- **Consecutive indoor scene images**:
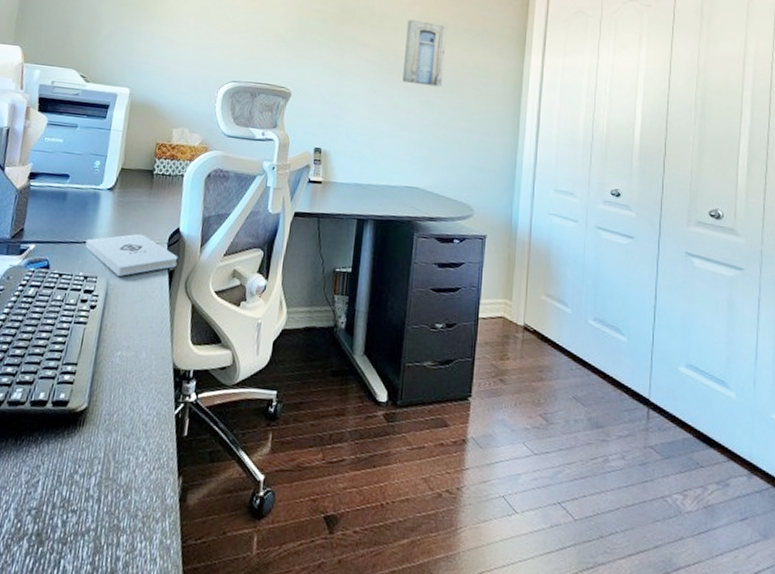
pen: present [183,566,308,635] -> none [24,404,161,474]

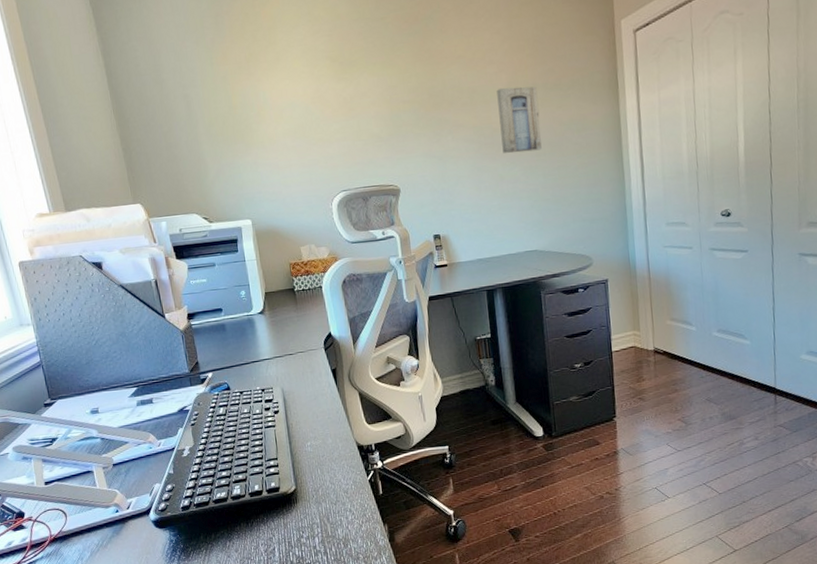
notepad: present [85,233,178,276] -> none [254,344,337,383]

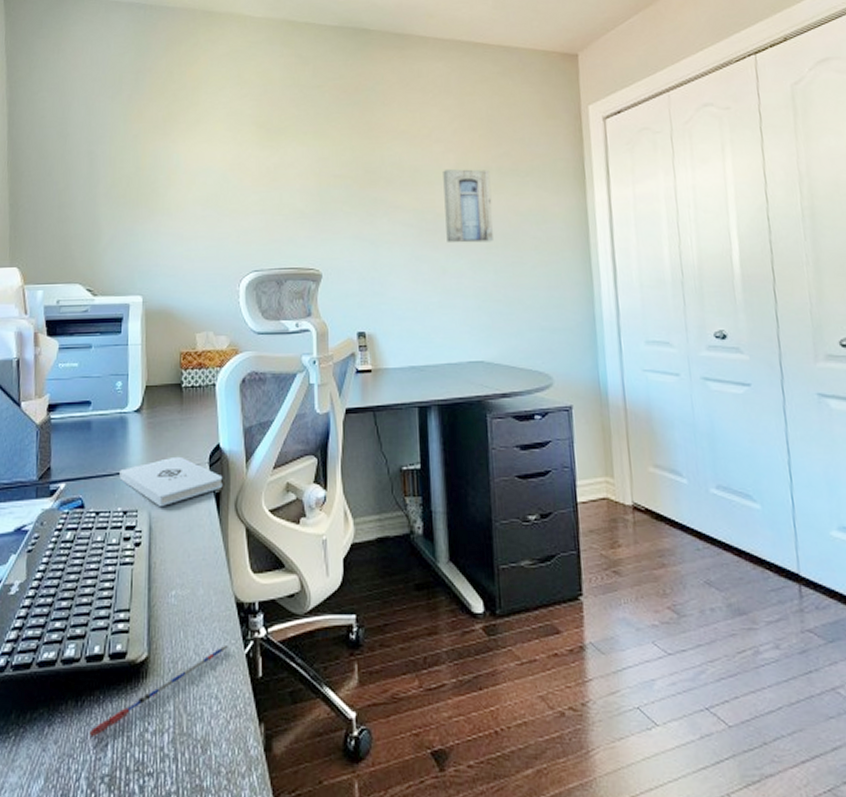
notepad: none [254,344,337,383] -> present [119,456,223,506]
pen: none [260,475,355,545] -> present [90,644,228,738]

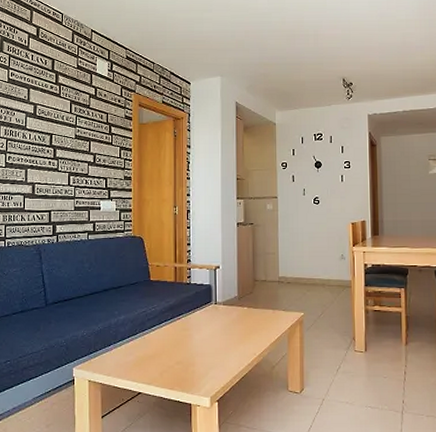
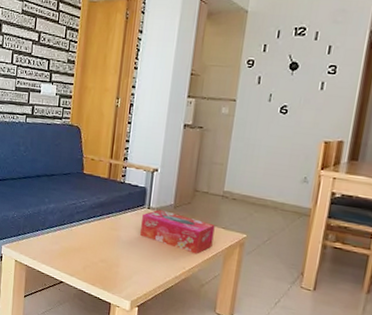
tissue box: none [211,303,276,339] -> present [140,209,215,254]

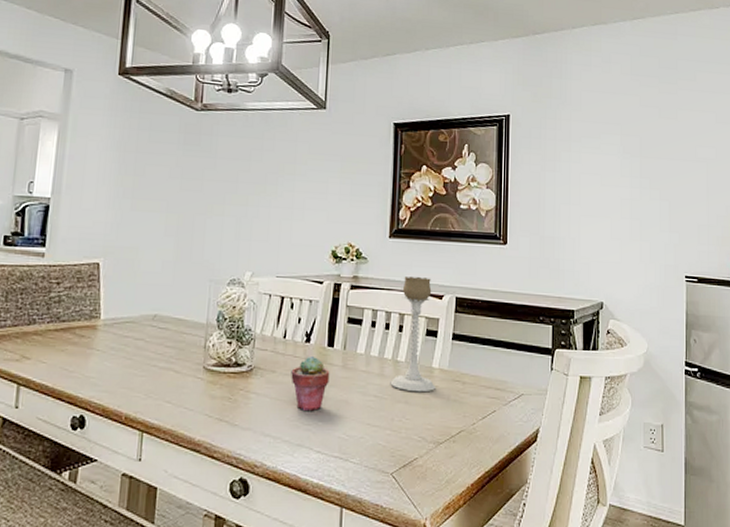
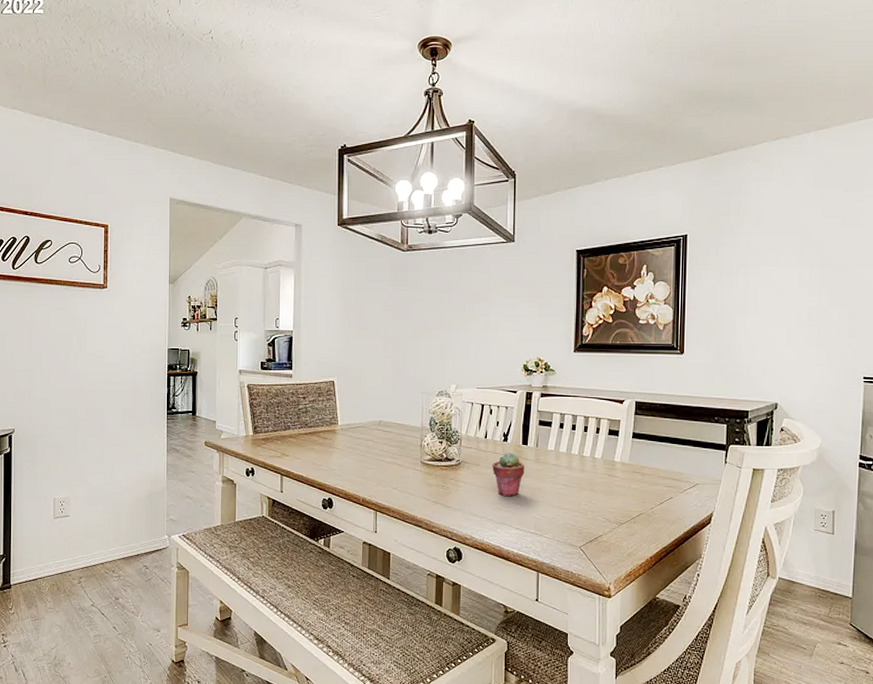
candle holder: present [390,276,435,393] -> none [577,384,617,482]

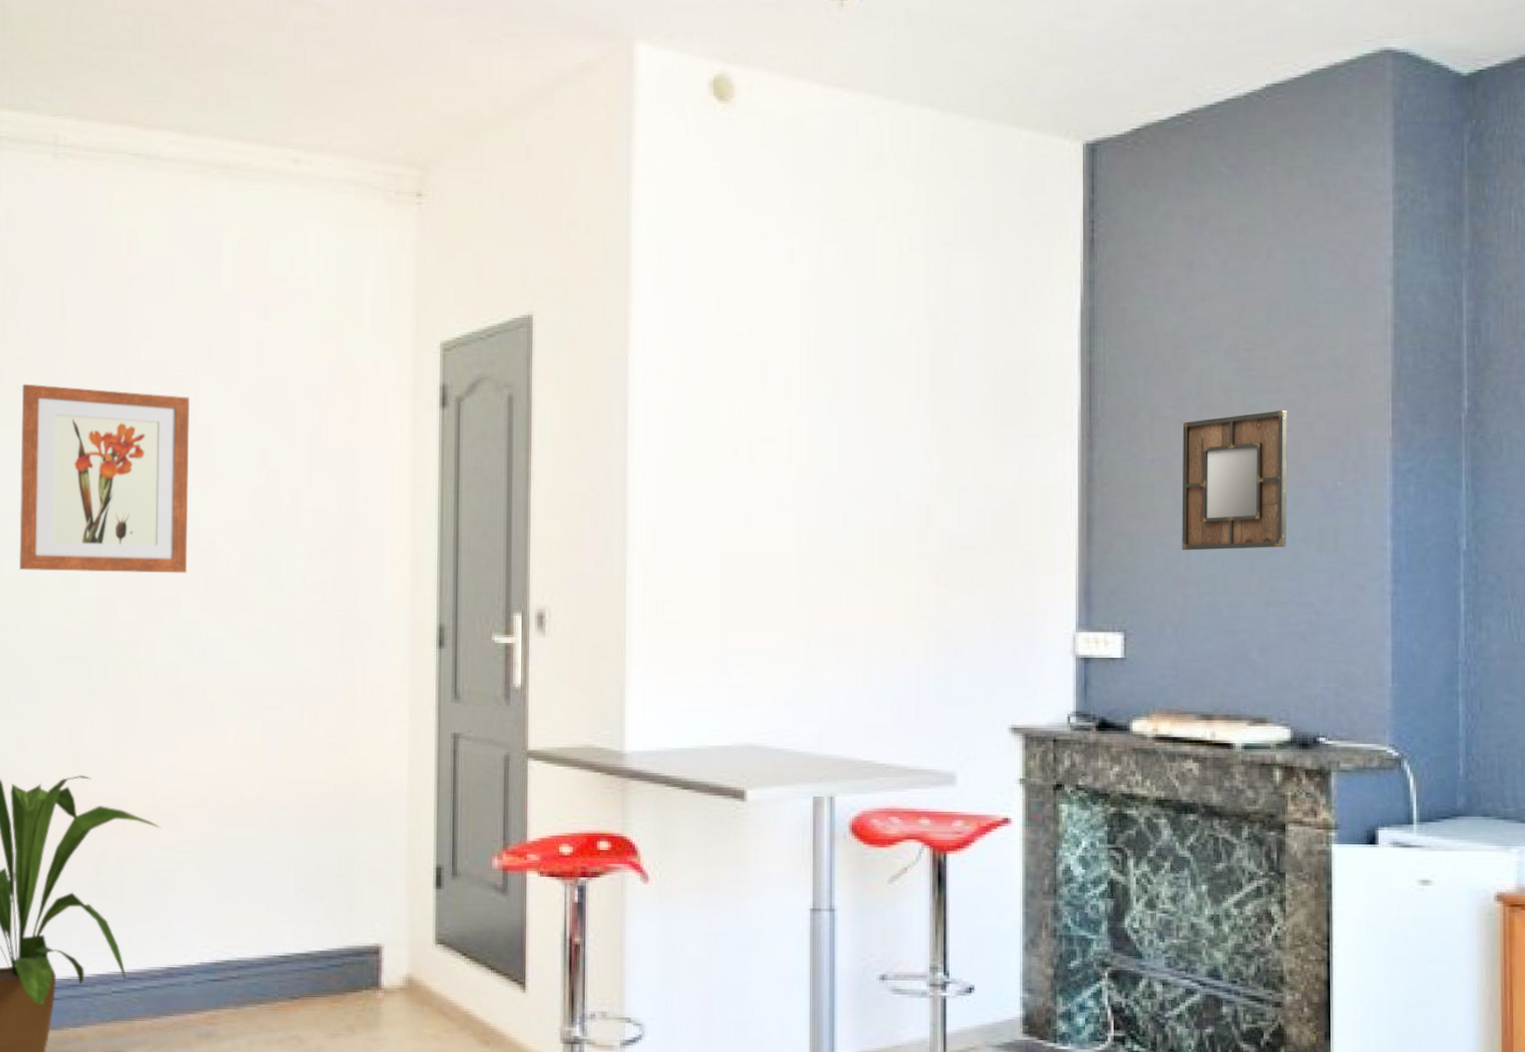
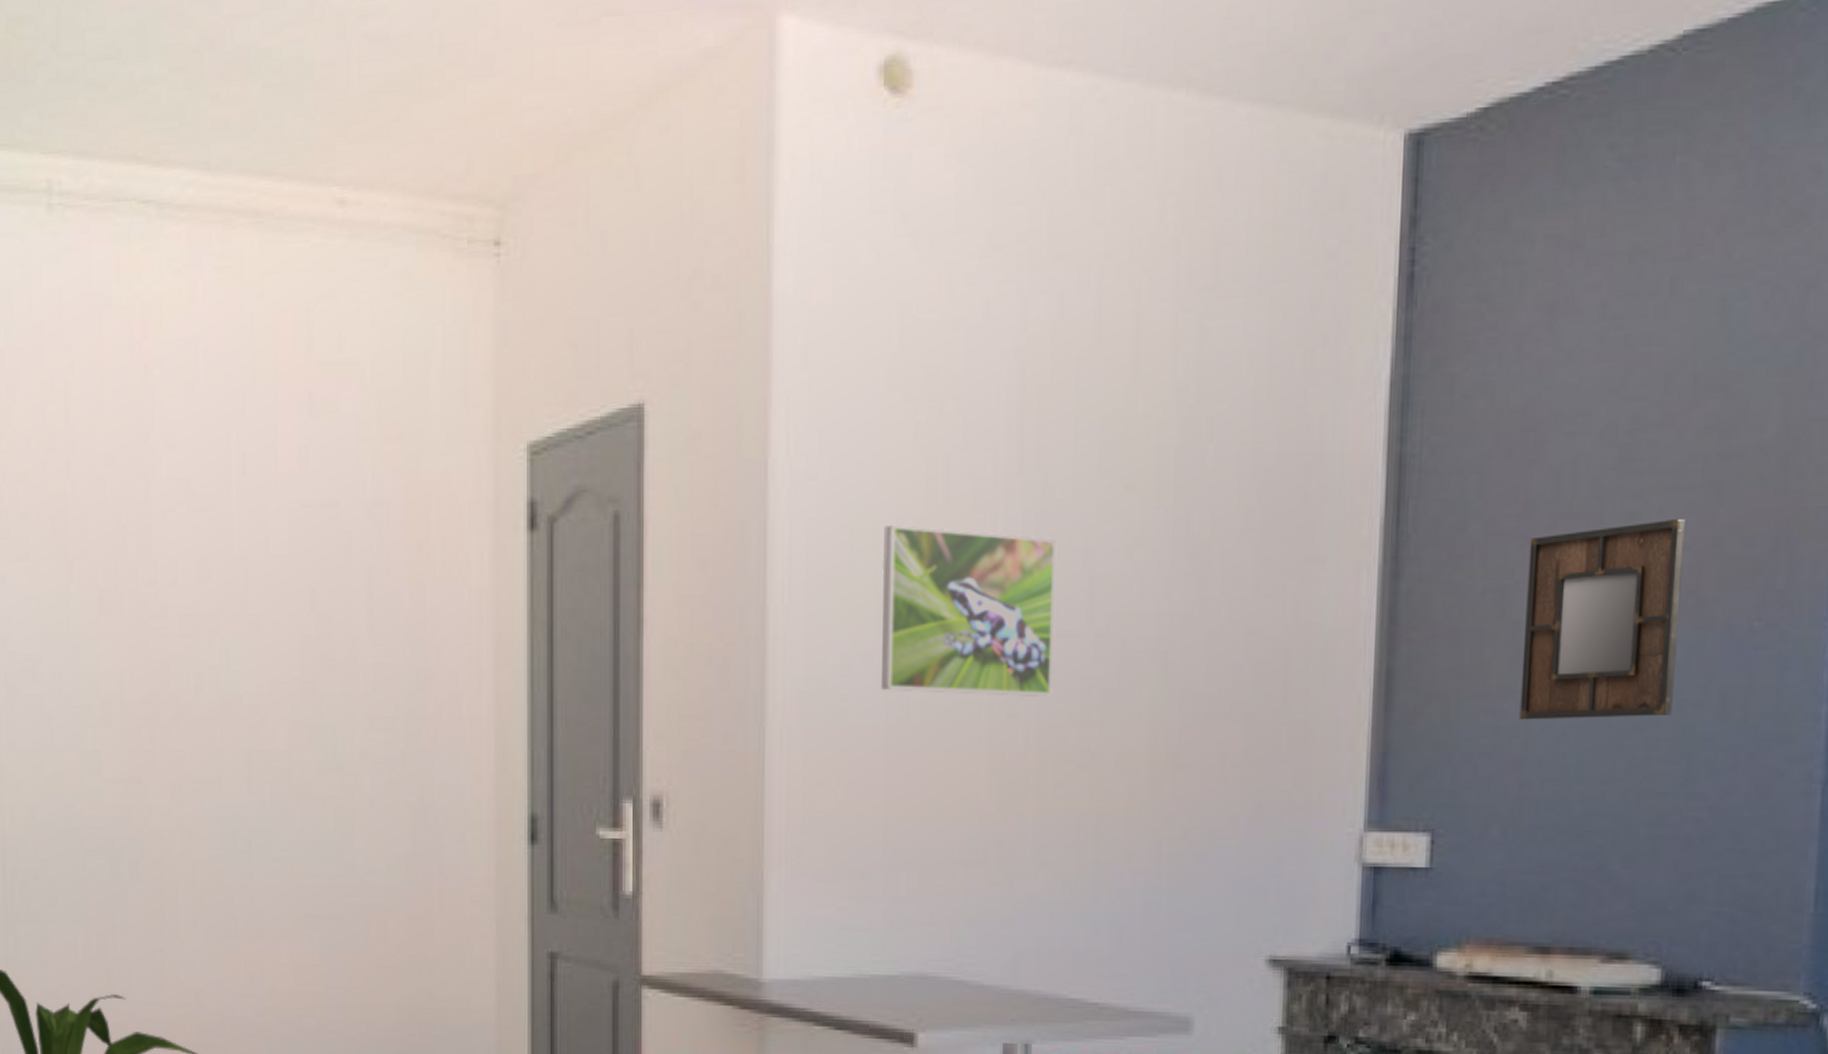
wall art: present [19,383,191,574] -> none [24,507,227,747]
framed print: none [716,406,846,534] -> present [882,524,1057,697]

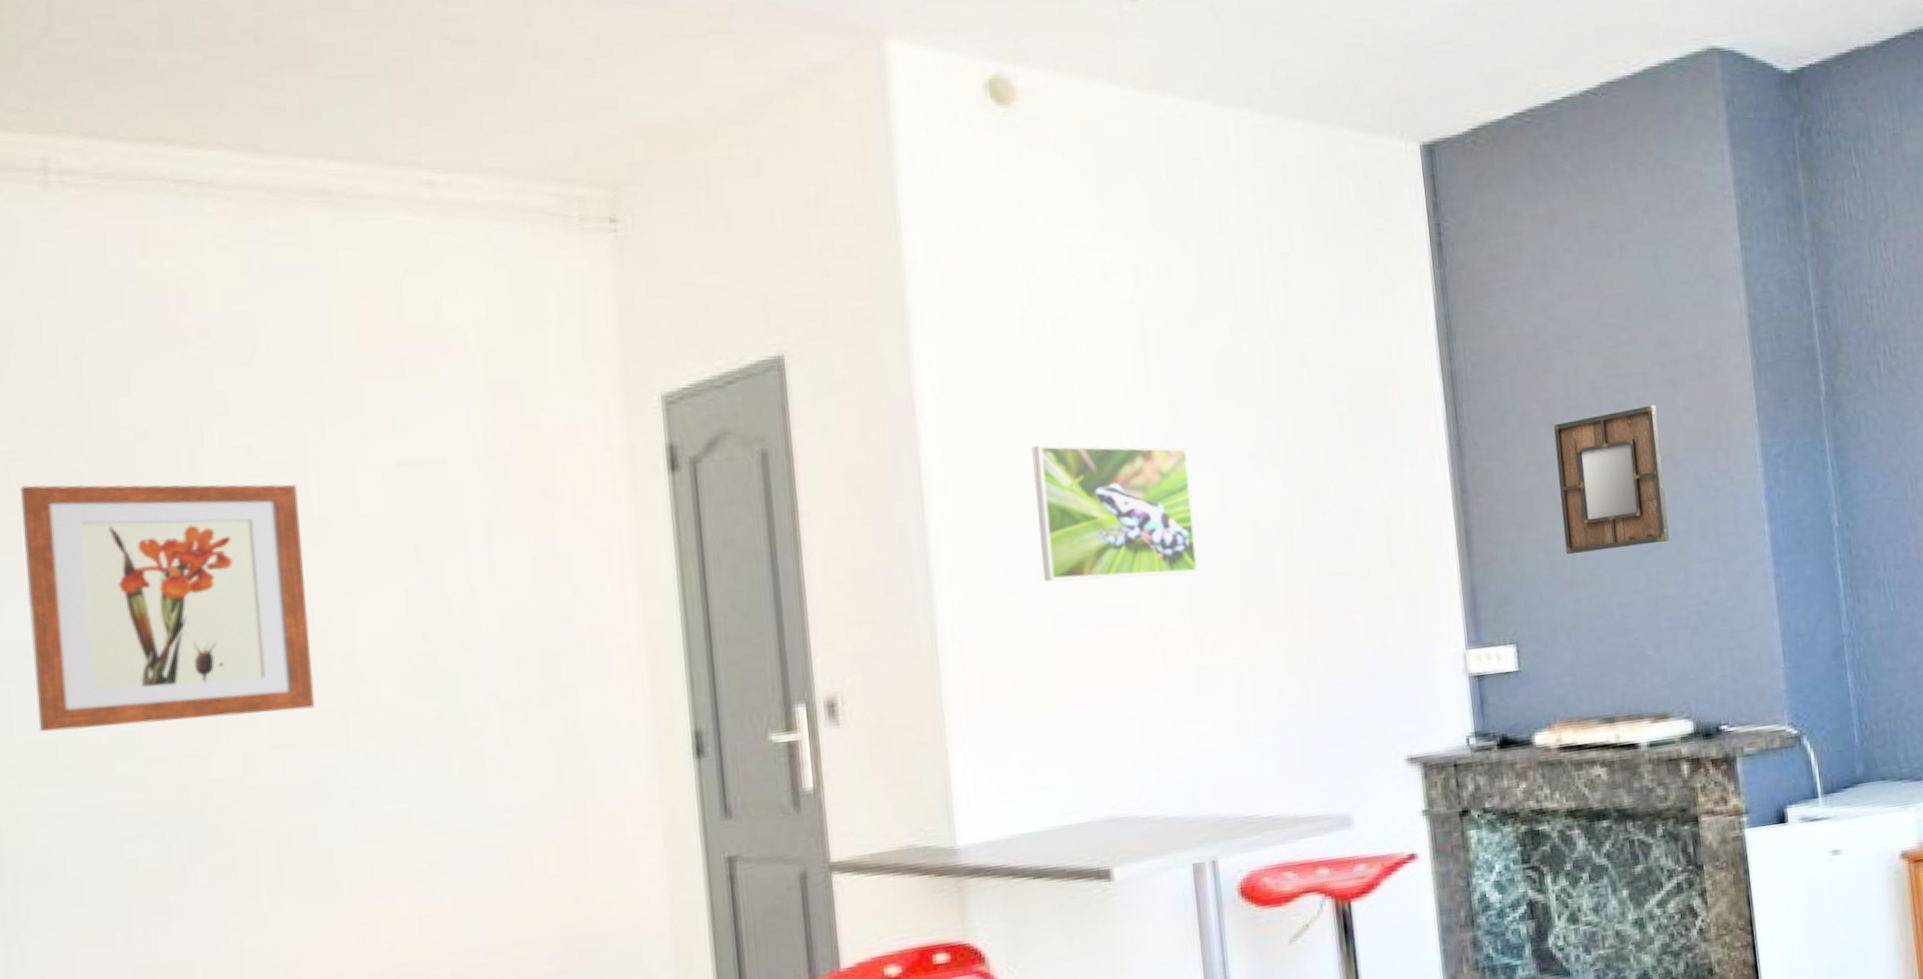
wall art: none [24,507,227,747] -> present [19,484,316,733]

- **To do**: Reproduce the data verbatim. Do not carry any picture into the copy.

- **Expected output**:
pen: present [183,566,308,635] -> none [24,404,161,474]

notepad: present [85,233,178,276] -> none [254,344,337,383]

notepad: none [254,344,337,383] -> present [119,456,223,506]
pen: none [260,475,355,545] -> present [90,644,228,738]

tissue box: none [211,303,276,339] -> present [140,209,215,254]

candle holder: present [390,276,435,393] -> none [577,384,617,482]

wall art: present [19,383,191,574] -> none [24,507,227,747]
framed print: none [716,406,846,534] -> present [882,524,1057,697]

wall art: none [24,507,227,747] -> present [19,484,316,733]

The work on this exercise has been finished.